Hi, what operating system are you using?
You can check out this out: stackoverflow.com/questions/509519...
This should solve it for you.
I'm using Windows machine and i'm following the same steps to call pytesseract from local, when using other libraries also. Is it mandatory to install 'pip install tesseract-ocr' also? i tried to install tesseract-ocr but there is visual studio tools dependency and the problem is its size 7.0GB.
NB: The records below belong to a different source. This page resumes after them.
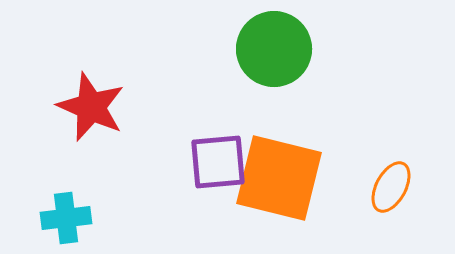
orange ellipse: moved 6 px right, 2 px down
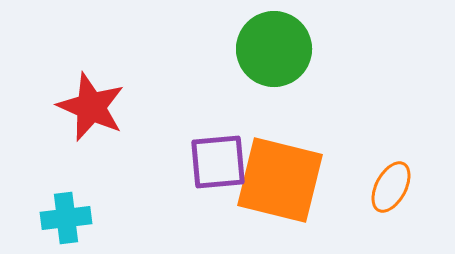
orange square: moved 1 px right, 2 px down
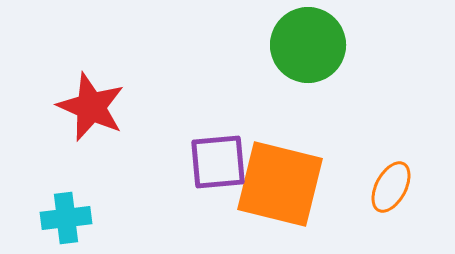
green circle: moved 34 px right, 4 px up
orange square: moved 4 px down
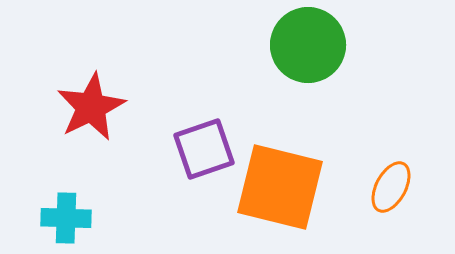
red star: rotated 22 degrees clockwise
purple square: moved 14 px left, 13 px up; rotated 14 degrees counterclockwise
orange square: moved 3 px down
cyan cross: rotated 9 degrees clockwise
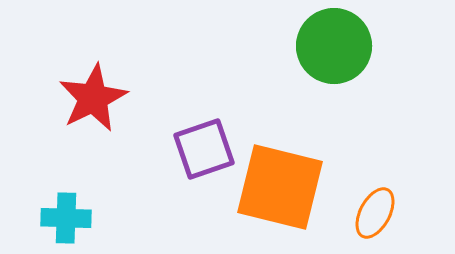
green circle: moved 26 px right, 1 px down
red star: moved 2 px right, 9 px up
orange ellipse: moved 16 px left, 26 px down
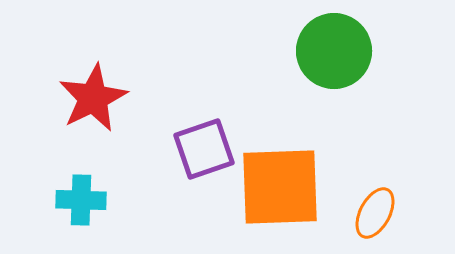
green circle: moved 5 px down
orange square: rotated 16 degrees counterclockwise
cyan cross: moved 15 px right, 18 px up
You should pip install tesseract-ocr
Let me check and give you feedback.
This is a problem of not installing the additional local packages in the program files, so in case you want to use the extraction features from Tesseract-OCR you first need to download the Tesseract engine from here digi.bib.uni-mannheim.de/tesseract... and install it then open your environment variable just search in search bar of the pc then click on edit environment variable and then select path then click edit then paste the path of Tesseract-OCR from the c drive program file or what ever path you installed the tesseract just paste the path of it in the env variable then try it, it sould work.
I am getting the output as similar to #output
[ExtractedTable(title=None, bbox=(10, 8, 745, 314),shape=(6, 3)),
ExtractedTable(title=None, bbox=(936, 9, 1129, 111),shape=(2, 2))
How can we get these as table format?